■ Problem 1
In the passage about Lenny and Syd, what does Lenny call the one thing more powerful than God?
■ Problem 2
Copy the words of the passage about Lenny and Syd between "Love is chemicals, as" and "anybody. Not forever.", inclusive.

But where the supremely arrogant, dance-party-having parasite Lenny struggles is with Syd (Rachel Keller): Syd can see the doors that aren’t really there, reaching out for the solid truth about things, and perceptive enough to rely on her faith that there’s a better world than this one, which is really just the story of a parasite attacking David’s brain, shapeshifting his memories and altering his point of view. But just as Syd is too whole to fall for it, and too confident to knuckle under, it’s also true that she’s helping David just by being there: Lenny, in explaining to David how the only important thing in the universe, the meaning of life, is power, laments the one thing more powerful than God: Love.
It’s the romantic twist that connects the dots, and explains why Lenny wants Syd out of David’s life: It’s not just an important story point that could have fallen flat without Rachel Keller’s Syd taking up so much space of her own, it’s also a bit of wisdom that couldn’t be more applicable to real life.
Love is chemicals, as Lenny says: It’s a drug. It clouds memories, and acts faster and more powerfully than any of the drug cocktails the Clockworks staff and patients are always talking about. The problem is that going down that road only means realizing that everything is chemicals, nothing means anything — and we know in our bones that that isn’t true. Drawing this line is not going to work on David, because it doesn’t work on anybody. Not forever.
And so, once a creepy performance by David’s sister Amy (Katie Aselton) — a horny, cruel nurse in this reality — reminds us about his adoption, Lenny goes in on that: We learn that David’s biological father knew he’d be targeted by this entity, and tried his best to hide the baby before Lenny could find and devour him. It didn’t work out great, clearly — we see that in the “real world,” a bunch of bullets are heading toward Syd and David very slowly while all this goes down — but it does provide an inkling of hope.

■ Records shown
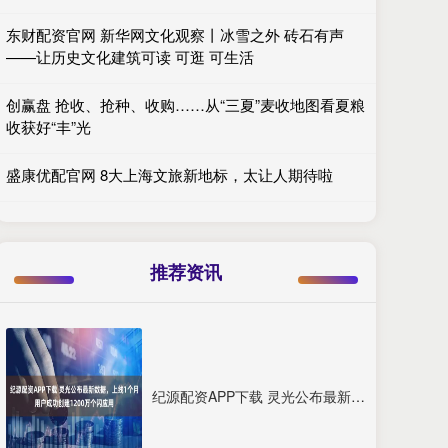
东财配资官网 新华网文化观察丨冰雪之外 砖石有声
——让历史文化建筑可读 可逛 可生活
创赢盘 抢收、抢种、收购……从“三夏”麦收地图看夏粮
收获好“丰”光
盛康优配官网 8大上海文旅新地标，太让人期待啦
推荐资讯
纪源配资APP下载 灵光公布最新数据，上线1个月用户成功创建1200万个闪应用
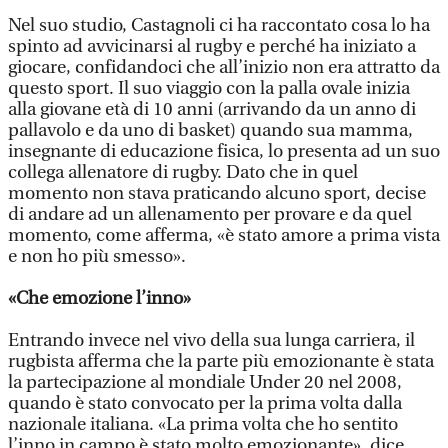
Nel suo studio, Castagnoli ci ha raccontato cosa lo ha
spinto ad avvicinarsi al rugby e perché ha iniziato a
giocare, confidandoci che all’inizio non era attratto da
questo sport. Il suo viaggio con la palla ovale inizia
alla giovane età di 10 anni (arrivando da un anno di
pallavolo e da uno di basket) quando sua mamma,
insegnante di educazione fisica, lo presenta ad un suo
collega allenatore di rugby. Dato che in quel
momento non stava praticando alcuno sport, decise
di andare ad un allenamento per provare e da quel
momento, come afferma, «è stato amore a prima vista
e non ho più smesso».
«Che emozione l’inno»
Entrando invece nel vivo della sua lunga carriera, il
rugbista afferma che la parte più emozionante è stata
la partecipazione al mondiale Under 20 nel 2008,
quando è stato convocato per la prima volta dalla
nazionale italiana. «La prima volta che ho sentito
l’inno in campo è stato molto emozionante», dice.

■ Worked solution 1
Love.

■ Worked solution 2
Love is chemicals, as Lenny says: It’s a drug. It clouds memories, and acts faster and more powerfully than any of the drug cocktails the Clockworks staff and patients are always talking about. The problem is that going down that road only means realizing that everything is chemicals, nothing means anything — and we know in our bones that that isn’t true. Drawing this line is not going to work on David, because it doesn’t work on anybody. Not forever.